**Work instruction:**
Please copy, word for word, the part of the entries that opens with the line containing "Which series has" and runs to the end of the entries, leaving the pictures out.

**Supplied material:**

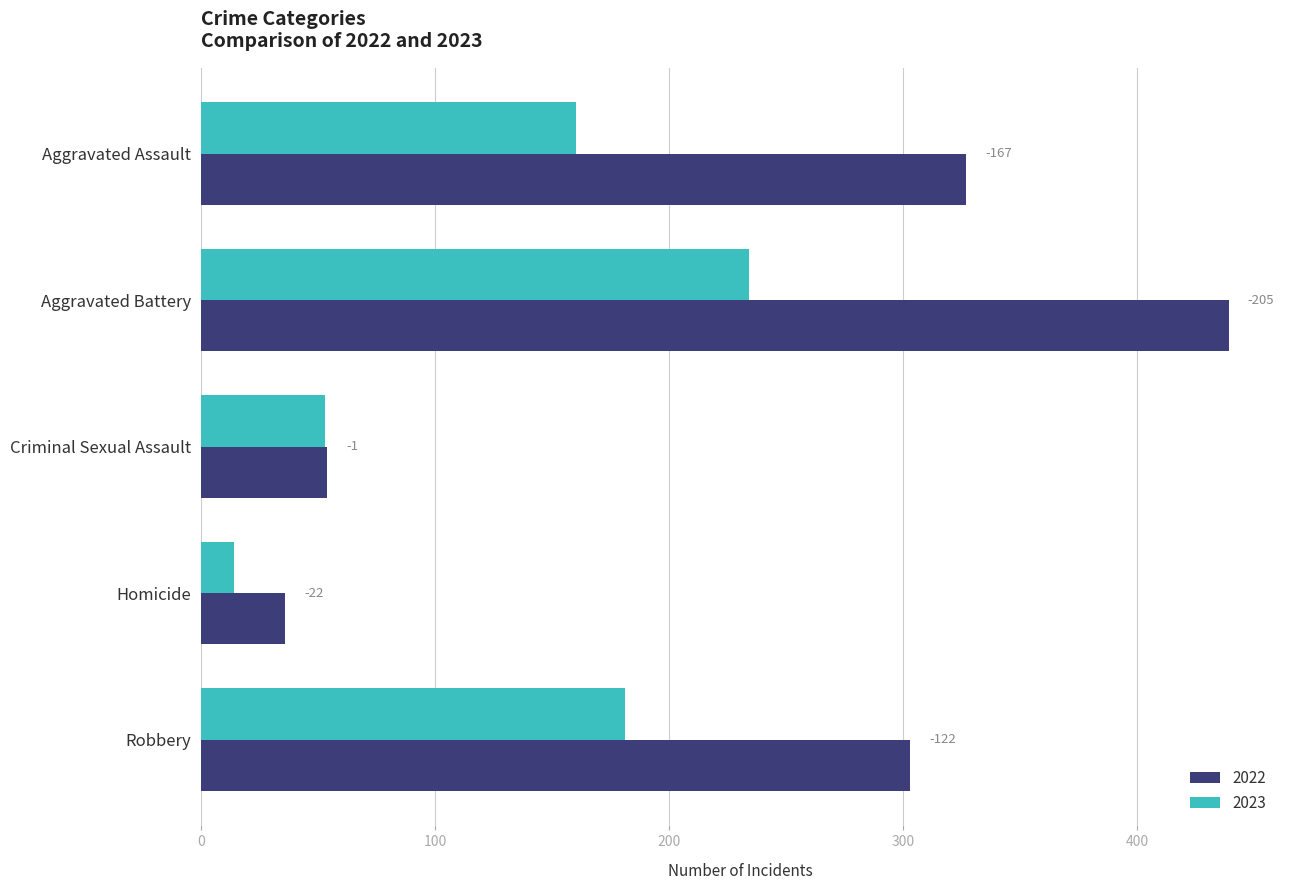

What are all the series names shown in the legend?

2022, 2023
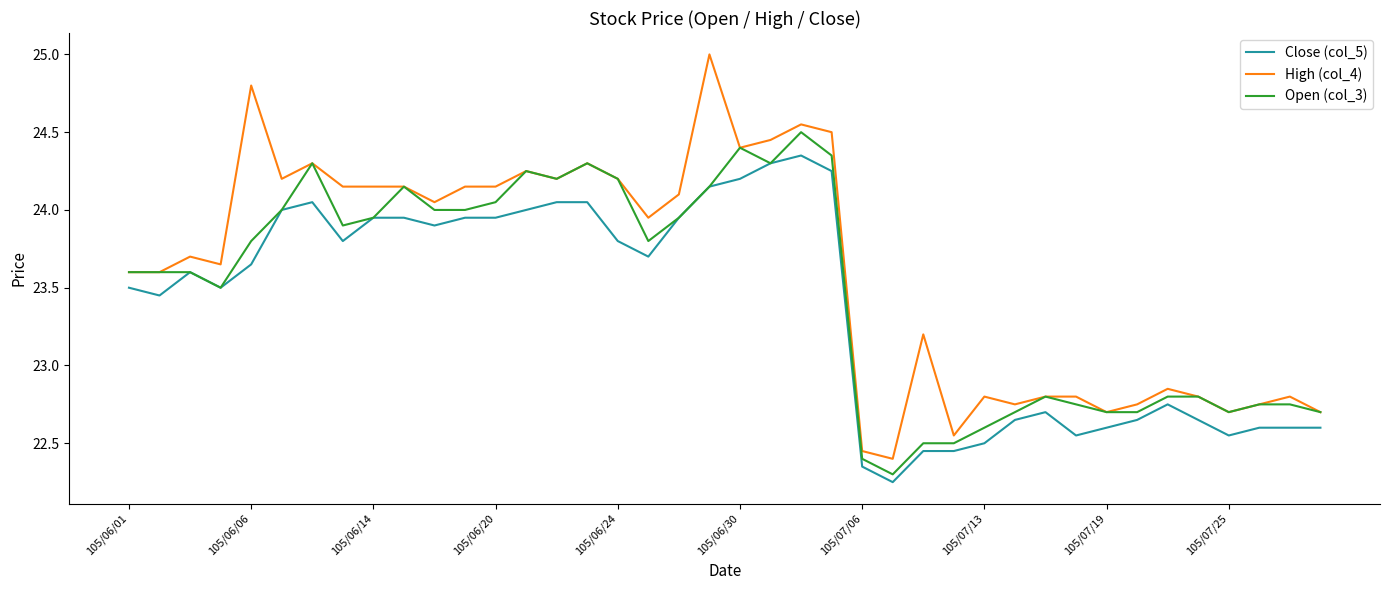

Which series has the largest range (max minus min)?

High (col_4)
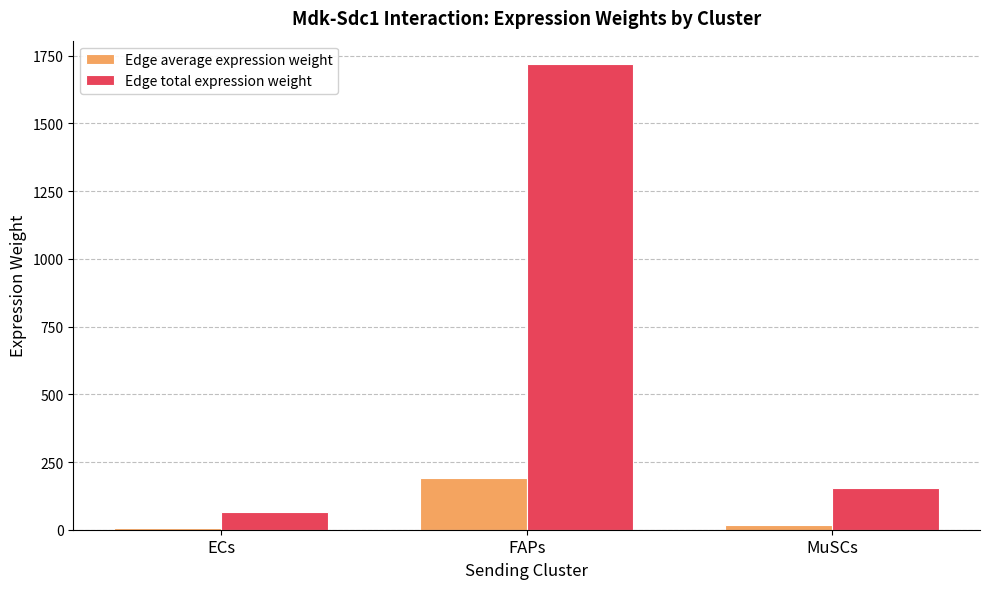

What is the label of the 2nd bar from the left?

FAPs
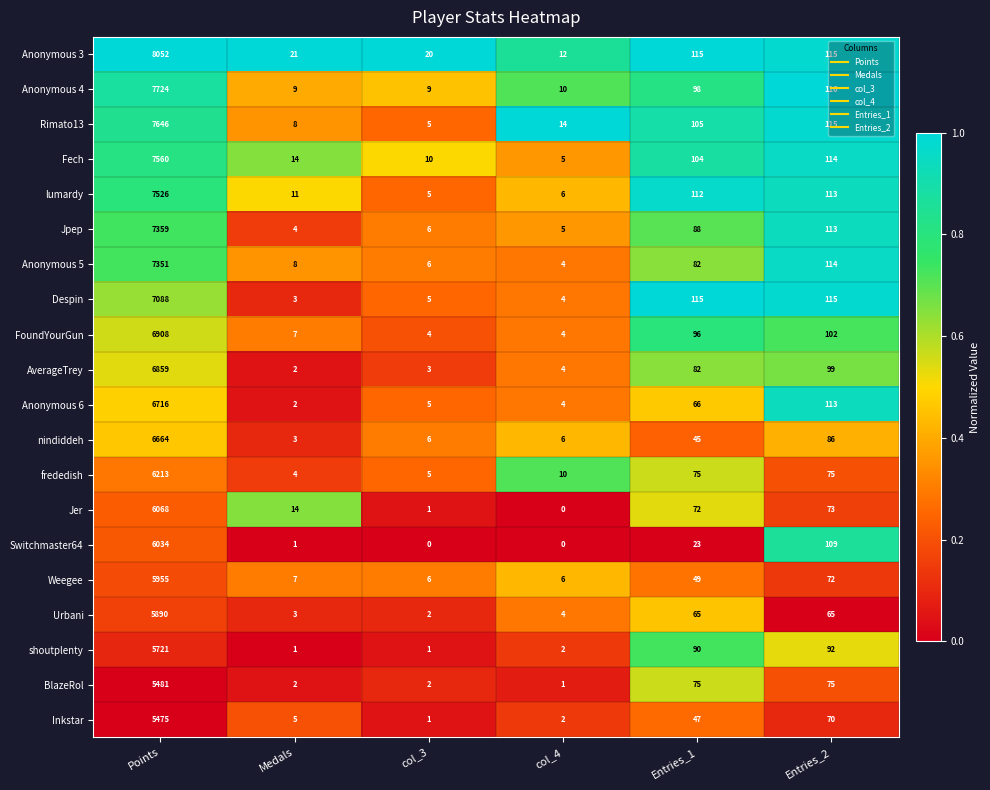

What is the difference between the maximum and minimum values in the lumardy series?

7521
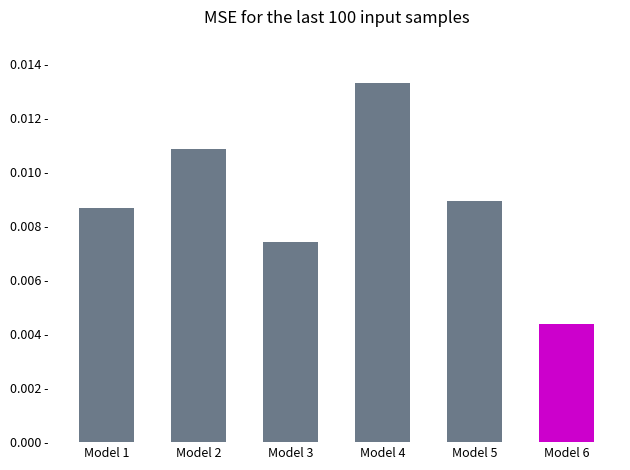

Are the bars grouped side by side (vs. stacked)?

No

**Expected answer:**
Which series has the largest range (max minus min)?

High (col_4)

What is the label of the 2nd bar from the left?

FAPs

What is the difference between the maximum and minimum values in the lumardy series?

7521

Are the bars grouped side by side (vs. stacked)?

No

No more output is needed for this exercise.